Ici, précisons-le, la Parole de Dieu vise précisément les cultes idolâtriques, téraphim et autres, qui sont aux antipodes de l’adoration que l’on doit à Dieu et aussi, de la vénération, de la dévotion accordée aux saints qui nous aident à mieux servir Dieu et à mieux aimer. Les icônes, les statues du culte chrétien par exemple, sont des supports visibles qui aident simplement à signaler la présence divine et lui consacrer un lieu etc., comme la Tente du Rendez-vous de Moïse, le Temple, avec leurs objets de culte, les chérubins aux ailes déployées (cf. Ex 24, 10-22; 1R 6, 15-30).
Un autre aspect du mot «dieux» fait écho aux paroles de Jésus qui devant les pharisiens sourds aux appels à la conversion, cite l’Ecriture en disant: «N’est-il pas écrit dans votre Loi: J’ai dit: Vous êtes des dieux? Alors qu’elle a appelé dieux ceux à qui la Parole de Dieu fut adressée — et l’Ecriture ne peut être récusée — à celui que le Père a consacré et envoyé dans le monde vous dites: «Tu blasphèmes» parce que j’ai dit: «Je suis Fils de Dieu». (Jn 10, 34-36; cf. Ps 82, 6)2
Si Jésus, ici, cite l’Ecriture, c’est afin de souligner sa dignité suréminente, car «en lui habite corporellement toute la Plénitude de la Divinité» (Col 2, 9). Il est au-dessus de toutes les Dominations (cf. Col 1,15-20; Ap 19, 10; 22, 8). Par ses propos, le Seigneur manifeste d’autre part, la haute dignité des hommes faits à l’image de Dieu (cf. Gn 1, 26-27), à peine moindre qu’un Ange, qu’un dieu (élohim. hb), selon le psaume (Ps 8, 6), participant de la divine nature (cf. 2P 1, 4). Et c’est dans cette lignée que l’Apôtre Paul précisera:
1Co 8, 4-6 «Nous savons qu’une idole n’est rien dans le monde et qu’il n’est de Dieu que le Dieu unique. Car, bien qu’il y ait, soit au ciel, soit sur la terre, de prétendus dieux — et de fait il y a quantité de dieux et quantité de seigneurs — pour nous en tout cas, il n’y a qu’un seul Dieu, le Père, de qui tout vient et pour qui nous sommes, et un seul Seigneur, Jésus-Christ, par qui tout existe et par qui nous sommes.» (cf. Jn 1, 1-3)
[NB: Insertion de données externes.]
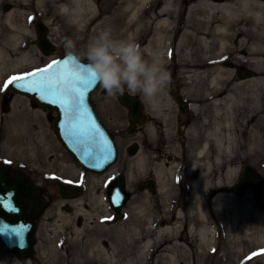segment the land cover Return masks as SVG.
<instances>
[{"label":"bare ground","instance_id":"obj_1","mask_svg":"<svg viewBox=\"0 0 264 264\" xmlns=\"http://www.w3.org/2000/svg\"><path fill=\"white\" fill-rule=\"evenodd\" d=\"M11 1L14 8L5 15L0 13V64L11 53L18 55L17 63L28 60L23 44L29 36L25 34L27 27L18 22L32 9L44 11L50 5L56 15L59 10L72 6L73 20L81 27L85 26L87 15L96 11L95 7L98 14L89 23L91 31L95 28H92L93 22L104 21L111 13H103L104 10L91 0ZM119 4L117 12L136 6L129 20L136 33H126L127 43L135 46L136 40L137 46L140 39L145 38L140 45L146 56V70L143 63L141 78L129 82L126 93L147 105L143 116L149 119L146 143L152 152L147 150L143 155L142 133L139 132L135 139L141 147L133 157L134 164L141 172L150 171L156 181L163 182L167 173L168 178L184 179L198 191L194 209L185 211L177 206L173 216L168 211L156 221L155 213L141 209L133 217L147 225L107 228L118 235V240L88 243L87 264H204L210 255L223 264H264V227L255 229L258 221L264 218L248 193L240 198L229 189L235 181L232 178L238 172L242 150L254 156L262 150L264 159V97H259L257 91L255 93V89L245 83L256 75L246 68L244 70L250 71L252 77L241 79L237 76V80L233 74L236 61H246L247 57L256 72L264 74V34L255 33L264 27V0L220 3L198 0L190 5L184 0L187 8L182 27L175 24L176 17L183 16L176 0H119ZM109 5L112 3L106 6ZM101 13L107 16L99 18ZM194 19L197 23L192 22ZM191 24L200 28L198 36L193 34ZM250 32L255 33L253 40L256 42L252 44L246 40ZM7 42L14 43V47L6 50ZM238 46L240 48L236 49ZM170 71L191 87L201 88V93L185 96L168 93ZM256 81L264 90V76ZM249 102L253 103L252 107L245 106ZM185 104H190V116L196 119L183 129L190 119L179 113ZM240 107L246 112L242 122L232 112ZM175 134H181L178 137L181 141ZM169 155L174 161L168 172L161 168L155 171V166ZM185 167L182 177L178 173ZM220 168H223L222 178L218 176ZM165 187L161 184V189ZM173 194L171 191L170 196ZM100 199L103 205L107 204L104 195ZM68 204L76 207L81 199L68 201ZM62 218L67 222L71 220L67 216Z\"/></svg>","mask_w":264,"mask_h":264},{"label":"rangeland","instance_id":"obj_2","mask_svg":"<svg viewBox=\"0 0 264 264\" xmlns=\"http://www.w3.org/2000/svg\"><path fill=\"white\" fill-rule=\"evenodd\" d=\"M91 1L96 3L97 0ZM110 1L103 0V4L112 3V5L108 6L111 11V13H108L109 18L104 19V21L97 20L99 21L98 23L95 21L96 25L93 31L90 30L89 23L95 20L98 14L97 9L94 7L96 11L93 9L94 12L87 15V61L100 63L102 62L100 59L104 56L108 60H111V62L116 63L114 66L106 68L103 81V86L108 89L107 92L110 95L108 99L112 100L114 109L107 116H102V118L110 130H117L120 134L127 125L126 119L125 121L120 120V114H123L122 117L126 118V110L120 106L116 95L120 92H125L128 86L129 81L127 82L125 77L129 70H132V62L138 57L143 58L145 70L147 63L146 56L143 54L141 48L145 38L140 39L137 46L136 40L134 42L135 46H133V43H127L129 38L126 33H136V28L131 26L129 21L133 15L132 10L136 6L123 8L124 10H129L128 12L124 10L117 12L119 9L117 7L120 5L119 0ZM132 1L134 2L135 0ZM176 3L180 4L178 8H181L183 16L176 17L175 24L182 27L187 7L184 5V0H176ZM6 4L12 6L14 3L11 0H0V13L2 15L6 13L4 11ZM34 10L39 9L36 8ZM73 11L74 8L71 6L68 10H59V14L55 15L51 10V6L48 5L47 8H44L43 14L49 22L52 39H56L58 42L63 41V44L66 43V49L71 48L75 52L79 51L77 52L79 53V57L84 60V51L79 47L85 43L86 24L85 26L78 27L73 20ZM33 20L34 17L27 18V16H24L19 19L18 23L21 25L26 22L30 25V22ZM192 22L197 23V20L194 19ZM191 26L194 30L193 34L198 36L201 32L200 28L193 24ZM258 32L264 34V27L255 33ZM255 33L250 32L246 38L251 44L256 42L253 40ZM1 39L3 40V38ZM27 40L29 42L26 48L24 47V51L28 55L26 62L17 63L15 59L18 55L14 56L11 53L0 64V71L2 73L0 78V162H11L17 168H21L34 181L41 183L43 188L50 191L54 196V200L43 207L44 213L38 220L37 241L33 257L20 261L15 255L7 252L0 241V264H87L88 243L118 240V235L107 231V228L113 226L121 229L125 227L129 228L140 223L141 226L147 225L145 221L139 222L140 219L138 220L133 217L137 211L143 209L155 213L157 215L156 221L166 216L168 211L173 216L178 207H181L183 210L185 209V211H188L190 208L194 209L196 207V200L194 198L198 190L191 187L188 181H184V179L178 181L168 178L166 176L167 173L164 175L165 177L163 176L164 180L162 182L158 179L156 181V178L150 171H139L134 164V158L126 152V146L135 138L134 136L128 138L125 133L124 138L119 141L121 159L114 169L125 174L127 190L130 191L132 197L122 210L123 217L115 220L114 211L108 205V175H95L85 172L65 148L61 146L51 126L53 119L57 116L56 112L51 109L34 106L29 98L15 97L10 102L6 101L2 103L5 96H10L8 83L12 76L30 74L40 70L50 65L63 53L60 51L55 52L51 56H41L33 46V37L29 35ZM14 45L12 42H7L4 48L9 50ZM239 48L238 46L236 49ZM120 54L122 55V59L117 61L116 58H119ZM247 60L236 61L235 65L237 66L233 68V74L237 78L240 68L253 71L256 77L246 80L245 83L247 86H252V89H255V93L257 91L259 97H264V90L261 89L256 81L260 76H264V74L256 72L252 61L249 62ZM170 75L167 81V91L171 95L185 96L190 95V93H201V88L191 87V84L186 83L184 79L180 80V78H177L174 71H170ZM190 89L196 92H191ZM173 90L177 91L173 92ZM96 99L97 96L94 98V101ZM15 101L17 102L15 103ZM13 103H15V106ZM252 105L253 103L249 102L245 106L252 107ZM5 106L8 107V110H5ZM102 106L109 107L108 102H105ZM146 109L147 105L145 104L144 113H146ZM232 112L242 122L241 118L246 114L244 108L240 107ZM147 132L148 127L145 125L141 130L143 155H146L147 152ZM175 138L181 141L178 137L175 136ZM240 141L244 142V139L240 138ZM245 151V149L242 150V157L238 160L237 164L238 172L232 178L236 182L246 167H251L261 176H264V159L261 157L262 150H258L255 156L251 152L247 155ZM172 159L173 157L169 155L164 159L163 163L155 166V171L161 168L164 172H168L172 167L171 162L174 161ZM184 162H186V159ZM222 169L220 168L218 172V176L221 178L224 177ZM182 170L178 174L184 177L186 167ZM146 181H153L156 184V193L153 194L148 189L139 190L137 188L138 184ZM228 181L231 182V178ZM161 184L166 187L161 189ZM67 185L82 187L81 196L76 199H81L80 205L74 207L68 204V201L61 199L58 192L59 188ZM171 191L174 192L172 196H170ZM184 192H187L186 198L184 197ZM246 193H248L254 207L261 212L262 218H264V189L261 190V197H257L253 189H250ZM103 195L107 206L101 202L100 198ZM67 206H71L70 212L67 210ZM64 216L71 218V220L68 222L64 221L62 218ZM261 227H264L263 220L258 221L255 229L258 230ZM119 232L122 231H117L116 233ZM239 233L243 236L242 231H239ZM245 245L247 247V243ZM204 264L223 263L216 260L215 256L210 255L204 261Z\"/></svg>","mask_w":264,"mask_h":264},{"label":"water","instance_id":"obj_3","mask_svg":"<svg viewBox=\"0 0 264 264\" xmlns=\"http://www.w3.org/2000/svg\"><path fill=\"white\" fill-rule=\"evenodd\" d=\"M46 28L39 25L38 47L46 56L56 50L46 38ZM138 58L126 74L130 83L139 81L144 68ZM105 71L90 62H84L76 53L68 52L52 64L23 77L12 78L13 93L27 96L36 106L51 109L57 116L52 128L61 146L87 173L102 175L116 165L119 150L114 136L99 122L92 95L103 81ZM253 74L243 70L241 79ZM118 101L129 111L132 125H144V105L127 93H119ZM132 155L136 152L130 151ZM242 183H253L258 190L264 189V176L251 167L242 173ZM152 193L155 184L146 186ZM79 186H62L60 194L66 200L79 198ZM139 190H143L142 184ZM42 190L33 185L30 178L10 165L0 164V241L10 254L20 261L34 255L37 241L38 220L43 214L40 203ZM129 200L125 175L119 174L108 189V201L115 220L123 217L122 210ZM70 212L71 209L67 208Z\"/></svg>","mask_w":264,"mask_h":264},{"label":"flooded vegetation","instance_id":"obj_4","mask_svg":"<svg viewBox=\"0 0 264 264\" xmlns=\"http://www.w3.org/2000/svg\"><path fill=\"white\" fill-rule=\"evenodd\" d=\"M196 1H198V0H187L188 5L193 4ZM213 1H216V2L220 3V2H224L225 0H213ZM96 5L99 8H101V10H104L103 13L106 12V14H107L108 12H110V9L108 8V6H106L107 4H105V3L103 4V0H97L96 1ZM12 8H14V4H12V6L9 5V4H6L4 6V11L6 12V13H4V15L7 14L8 12H10L12 10ZM25 15H27V18L34 17V20L32 22H30V25H28L26 22H25L26 24L24 23L23 25L25 27H27L26 30H25V34L26 35H31L33 37V39H34L33 40V42H34V45L33 46L36 48L37 52L41 56H45V55L43 54V52L39 49V47L37 45L38 44V40H39V37H38V28H39V25H44L45 26L46 31H47L46 38L49 39L50 43L55 48L56 52H60V51L63 52L62 55L59 56L57 59L61 58L62 56H64L68 52H74V53H76L79 56V53H77L79 51H76L75 52V50H73L71 48H67L66 49V43L63 44V41L62 42H58V41H56V39H52V37H51L52 33H51L50 29H49V22L46 20V17H44L43 11L32 9L30 12H27ZM106 16L107 15H102V13L99 14V18L100 17L101 18L102 17L105 18ZM91 25H92V28H93L96 25V23L93 22ZM85 30H86V35H85V39H84V42L85 43L83 44V46H80L79 48L80 49H83V51H84V57H85L84 58V62L87 63V62H89V61H87V22H86ZM28 42H29L28 40H26L25 42H23V44L25 45V47L28 44ZM138 58H136L132 62L131 67L133 66L134 62L138 60ZM57 59H55V60H57ZM119 59H122V55L121 54H120L119 58H116L117 61ZM100 60H102V62H100V63H92L91 61L90 62L92 64L96 65V66L101 67L104 71L106 70V68L111 67V66H114L116 64L114 62H111V60H108L104 56ZM243 69L244 68H240V70L238 71V74H237L238 77L243 72ZM25 75H27V74H23V75H19V76L16 75V76H12V77H21V76H25ZM11 78H10V80H11ZM104 78H105V75L103 77V81H104ZM103 81L99 85V87L96 90V92L92 95V103H93L95 112H96V114H97V116L99 118V122H101L102 125L114 136V138L116 140V143H117V146H118V149H119V141H120V139H123L124 138L125 133L127 134L126 137H128V138H130L132 136H134V138H136V135L139 132H141L140 130L143 129V127L145 125L149 124V119H148V117H145L146 122H145L144 125H140V124L132 125L131 122H130V120H129V111H128V109L126 107L122 106L120 104V102L118 101V99H117L118 94H119L118 93L116 95V99H117L118 103L120 104V106L124 110H126V118L125 117H122L123 114H120L121 115L120 120H124L125 121V119H126L127 120V125H126L125 129L121 131L120 134L118 133L117 130L116 131L110 130L108 128V126L105 124L102 116H107V114L110 113V112H112V110L114 108H113V102H112V100L111 99H108V96H110V95L107 92L108 89H106L103 86ZM8 88H9V91H10V96H7V97L5 96L3 98L4 101L2 103H5L6 101L10 102V100L12 98H15V97H20V98H23V99H27V96H23V95H19V94L16 95L15 93L11 92L9 83H8ZM176 91L177 90H173V92H176ZM125 92H128L127 91V88L125 89ZM96 96H97V99H96V101H94V98ZM105 102H108L109 107L106 108V107L102 106ZM34 106H36V105L34 104ZM6 109L8 110V107L7 106H5V110ZM189 110H190V104H188V105L185 104V106H183L181 108V110H179V112L181 114H183V115L190 116V111ZM195 119H196L195 117L190 116L189 121L186 122V124L184 125L183 129L186 128V127H188L189 125H191L195 121ZM174 136L180 137L181 134H175ZM140 147L141 146L138 144L137 140L134 139V140L131 141V143H129L126 146V152L129 155H131L132 157H134L135 155H132L130 151L131 150H134L136 152V154H137L139 152V150H140ZM147 150L149 152H152V149L150 150V148H147ZM120 157H121V154H120V150H119V160H118V162L121 159ZM118 162H117V164H118ZM0 164H8V165L12 166L13 168H15L16 170H18V171H20L22 173H25L23 170H21V168L20 169L17 168V166H15L14 164H12L11 162L3 161V162H0ZM114 167L111 168V169H109L105 174H103V175H108V188L112 184V182L114 181V179L119 174H122L117 169H114ZM25 174L30 178V180L33 183V185L39 187L43 191L42 194H41V197H40V203H41L42 210L44 212V208L43 207H45L47 204H49L50 201H53L54 200V196L52 195V193L50 191H47L45 188H43L42 185H41V183H39L37 181H34L27 173H25ZM238 178L239 179L237 180V182L234 181L230 185V187H229V189H230V191H231L232 194H234V195L242 198L246 194V192H248L250 189H253L254 192H255V194H256V196L258 197V194L261 193V190H258L257 186H255L253 183H242V181H241L242 178H243L242 175L240 177H238ZM125 180H126V176H125ZM149 183H153V182L152 181H146V182H142L140 184H142V186H143L144 189H147L146 186ZM140 184H138L137 188H139V185ZM126 188H127V182H126ZM58 192L60 194V188H59V191ZM127 192H128V195H129V200H128L127 203H129V201H130V199L132 197V194L130 193L129 190H127ZM154 193H156V192H154ZM60 197H61V199H63L65 201V199L61 196V194H60ZM68 207L70 208L71 206H68Z\"/></svg>","mask_w":264,"mask_h":264}]
</instances>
Ici, l’Apôtre affirme un enseignement constant de la Bible: Nous ne sommes rien sans Dieu. C’est par lui que nous existons. Lui seul Est, et notre existence n’est que par Lui et en Lui. Il est notre Tout, notre origine, notre fin ultime, notre plénitude. Yahweh notre Dieu « est le Dieu des dieux et le Seigneur des seigneurs»
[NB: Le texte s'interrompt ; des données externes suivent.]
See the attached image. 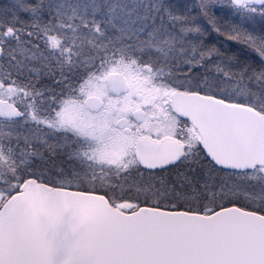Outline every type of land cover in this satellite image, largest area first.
Listing matches in <instances>:
<instances>
[{"label":"snow or ice","instance_id":"snow-or-ice-1","mask_svg":"<svg viewBox=\"0 0 264 264\" xmlns=\"http://www.w3.org/2000/svg\"><path fill=\"white\" fill-rule=\"evenodd\" d=\"M0 264H264V0H0Z\"/></svg>","mask_w":264,"mask_h":264}]
</instances>
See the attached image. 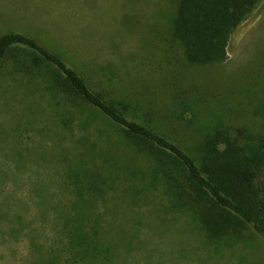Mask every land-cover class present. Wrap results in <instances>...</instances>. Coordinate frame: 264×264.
Returning a JSON list of instances; mask_svg holds the SVG:
<instances>
[{"label": "trees", "instance_id": "1", "mask_svg": "<svg viewBox=\"0 0 264 264\" xmlns=\"http://www.w3.org/2000/svg\"><path fill=\"white\" fill-rule=\"evenodd\" d=\"M170 2L175 9L157 11L155 20L165 22L188 62L200 67L227 63L233 37L264 15V0ZM66 56L22 33L0 36V67L12 58L22 67L18 70L44 83L58 129L75 144L86 146L90 140L93 147L90 152L61 148L58 160L65 162V186L72 188L74 198L65 204L42 198L38 204L39 220L51 224L56 237L46 249L35 244L32 264H141L133 252L146 253L152 243L141 238L142 228L177 233L179 240L190 234L189 242L206 250L207 261L215 253L251 243L252 233L264 240L263 131L209 128L195 142L193 137L182 140L155 121L139 118L123 104L125 99L97 90ZM113 136L133 156L124 148L117 153ZM113 191L120 193L116 204L108 199ZM5 201H0V241L17 238L30 224L23 212L29 204L25 208L23 200ZM102 201L107 213L97 209ZM142 205L152 208L150 217L160 219L157 228L136 210ZM183 214L186 223L179 225L177 217ZM117 221L120 230L114 234ZM243 256L249 258L247 251Z\"/></svg>", "mask_w": 264, "mask_h": 264}, {"label": "rangeland", "instance_id": "2", "mask_svg": "<svg viewBox=\"0 0 264 264\" xmlns=\"http://www.w3.org/2000/svg\"><path fill=\"white\" fill-rule=\"evenodd\" d=\"M168 7L175 9L170 0H0V36L22 33L67 55L97 90L125 99L122 103L139 118L155 121L182 140L193 137L195 142L196 135L209 128L247 126L264 132V15L246 33L233 37L227 63L200 67L188 62L165 22L155 20L157 11L166 13ZM18 67L12 58L0 67V201L6 198L9 205L23 200L25 208L29 204L23 212L30 224L17 238L0 241V264H32L35 244L49 247L56 232L39 220L38 204L42 198L62 204L74 198L72 188L65 186V162L58 160L61 148H93L90 140L86 146L75 144L58 129L45 84ZM118 139L113 136L112 144ZM117 146V153L123 154L126 148ZM116 191L108 197L115 204L120 197ZM148 208L136 210L157 228L161 221L155 214L150 217ZM97 209L107 213L103 201ZM184 215L177 217L179 225H185ZM126 220L121 222L130 224ZM119 221L112 222L114 234ZM154 232L142 228L141 238L152 243L146 253L133 252L141 264L150 258L154 264H264V240L253 233L251 243L215 253L207 261L206 250L189 242L190 234L179 240L177 233Z\"/></svg>", "mask_w": 264, "mask_h": 264}]
</instances>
(Dt 10, 17; cf. Dn 2, 47; Ps 136, 2. 3s).
Oui! En tout temps sachons vraiment reconnaître la majesté suprême et infinie de Dieu unique, Père, Fils et Saint-Esprit. Il est notre Roi bien-aimé (cf. 1Ti 6, 15; Ap 19, 16).
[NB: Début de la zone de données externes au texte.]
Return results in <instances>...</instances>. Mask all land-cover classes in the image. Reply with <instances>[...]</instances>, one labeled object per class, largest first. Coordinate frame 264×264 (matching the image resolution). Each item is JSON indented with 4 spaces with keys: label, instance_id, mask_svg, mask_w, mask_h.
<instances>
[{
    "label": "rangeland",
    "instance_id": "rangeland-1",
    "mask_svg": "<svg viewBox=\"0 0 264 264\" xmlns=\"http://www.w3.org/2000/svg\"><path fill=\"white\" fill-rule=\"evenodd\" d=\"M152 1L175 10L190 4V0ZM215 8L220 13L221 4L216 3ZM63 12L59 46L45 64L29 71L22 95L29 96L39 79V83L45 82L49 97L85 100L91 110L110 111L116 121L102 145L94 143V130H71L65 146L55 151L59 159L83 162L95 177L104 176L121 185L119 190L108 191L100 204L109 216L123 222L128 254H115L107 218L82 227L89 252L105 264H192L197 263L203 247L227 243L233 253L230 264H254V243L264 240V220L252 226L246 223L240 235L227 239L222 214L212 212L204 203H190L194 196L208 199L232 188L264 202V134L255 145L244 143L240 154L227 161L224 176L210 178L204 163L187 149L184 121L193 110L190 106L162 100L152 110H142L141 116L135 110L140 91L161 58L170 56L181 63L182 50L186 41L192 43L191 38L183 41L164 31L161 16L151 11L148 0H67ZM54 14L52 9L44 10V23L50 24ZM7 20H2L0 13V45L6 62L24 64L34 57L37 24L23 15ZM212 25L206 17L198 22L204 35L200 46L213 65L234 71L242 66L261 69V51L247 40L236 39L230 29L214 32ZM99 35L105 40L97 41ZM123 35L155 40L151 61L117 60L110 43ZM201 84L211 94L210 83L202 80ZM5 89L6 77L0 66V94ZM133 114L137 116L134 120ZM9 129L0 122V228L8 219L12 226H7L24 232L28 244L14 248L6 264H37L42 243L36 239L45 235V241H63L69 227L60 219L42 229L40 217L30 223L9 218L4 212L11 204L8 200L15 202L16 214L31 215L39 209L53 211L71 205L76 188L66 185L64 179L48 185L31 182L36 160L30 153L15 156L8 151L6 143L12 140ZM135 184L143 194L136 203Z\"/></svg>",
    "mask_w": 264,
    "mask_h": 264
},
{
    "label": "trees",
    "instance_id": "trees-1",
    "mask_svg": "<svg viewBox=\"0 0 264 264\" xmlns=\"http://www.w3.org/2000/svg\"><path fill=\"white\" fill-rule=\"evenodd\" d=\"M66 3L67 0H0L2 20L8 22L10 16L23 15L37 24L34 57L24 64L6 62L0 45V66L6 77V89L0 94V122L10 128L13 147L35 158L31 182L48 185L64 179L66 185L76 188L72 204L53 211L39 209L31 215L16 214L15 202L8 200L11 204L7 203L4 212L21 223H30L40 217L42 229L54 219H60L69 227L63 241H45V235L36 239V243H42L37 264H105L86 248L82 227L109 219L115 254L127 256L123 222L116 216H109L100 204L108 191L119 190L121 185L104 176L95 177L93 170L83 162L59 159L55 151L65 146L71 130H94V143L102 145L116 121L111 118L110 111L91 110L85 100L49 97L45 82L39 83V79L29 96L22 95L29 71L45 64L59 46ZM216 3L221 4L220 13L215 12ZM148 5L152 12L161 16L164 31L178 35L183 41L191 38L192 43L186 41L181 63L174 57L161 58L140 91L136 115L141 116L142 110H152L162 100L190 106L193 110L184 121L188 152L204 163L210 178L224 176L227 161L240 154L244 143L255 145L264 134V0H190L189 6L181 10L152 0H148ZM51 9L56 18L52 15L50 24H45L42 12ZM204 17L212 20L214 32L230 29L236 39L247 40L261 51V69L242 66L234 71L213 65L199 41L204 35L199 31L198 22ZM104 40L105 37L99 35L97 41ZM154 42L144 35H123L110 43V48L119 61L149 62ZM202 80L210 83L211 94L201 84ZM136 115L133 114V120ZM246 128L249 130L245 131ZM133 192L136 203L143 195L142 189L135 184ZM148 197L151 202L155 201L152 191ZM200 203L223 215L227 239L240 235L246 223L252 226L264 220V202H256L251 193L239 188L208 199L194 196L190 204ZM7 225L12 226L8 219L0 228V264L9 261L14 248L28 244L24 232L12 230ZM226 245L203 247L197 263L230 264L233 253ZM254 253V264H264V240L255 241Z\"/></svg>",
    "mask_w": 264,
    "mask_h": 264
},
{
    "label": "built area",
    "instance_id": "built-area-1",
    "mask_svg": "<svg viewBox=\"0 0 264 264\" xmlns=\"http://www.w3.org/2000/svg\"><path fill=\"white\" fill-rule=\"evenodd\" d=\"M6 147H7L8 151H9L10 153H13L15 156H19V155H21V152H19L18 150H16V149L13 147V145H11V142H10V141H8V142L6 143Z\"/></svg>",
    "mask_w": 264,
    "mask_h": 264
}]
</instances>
Ps 96,2-6 «Chantez à Yahweh, bénissez son Nom! Proclamez jour après jour son Salut. Racontez aux païens sa gloire, à tous les peuples ses merveilles! Grand Yahweh, et louable hautement, redoutable, lui, par-dessus tous les dieux! Néant, tous les dieux des nations. C’est Yahweh
qui fit les cieux; devant lui, splendeur et majesté dans
son sanctuaire, puissance et beauté.»

Jacques Magnan

Jacques Magnan vient de publier «L’Echelle de la Grâce» aux Editions du Parvis (voir page 16). Un livre remarquable sur le désir de progresser dans l’Amour de Dieu qui doit habiter chaque homme pour qu’il parvienne à la félicité promise par Jésus. C’est un voyage passionnant de l’âme qui s’avance vers l’éternelle Béatitude.

Notes:
1) Le mot idole vient du grec «eidôlon». On le trouve douze fois dans le Pentateuque et il revêt divers sens (saletés, vanités, satyres, objets de prostitution) cf. Lv 17, 7; objets de dégoût (bdelûgmata). Proscrits par la Loi, ils sont aussi présentés comme objets sculptés, gravés, fondus, de bois, d’or, faits à la main…
2) Pour compléter ces sujets. (Cf. Ps 45, 7; 58, 2; 96, 5; 97, 7; 110; Ac 7, 40. 42; 1Co 10, 20; 2Co 4, 4; Ga 4, 8s; Ph 3, 19. La première mention du mot Ange dans la Bible est en Gn 16, 7s. Ne pas confondre avec les Kéroubim en Gn 1, 24s. Sur les Anges, fils de Dieu cf. Jb 1, 6; 2,1; Ps 28,1; 81, 6; 88, 7; Is 6, 2s; Ne 8, 6; Ap 5, 11; 7, 11 etc.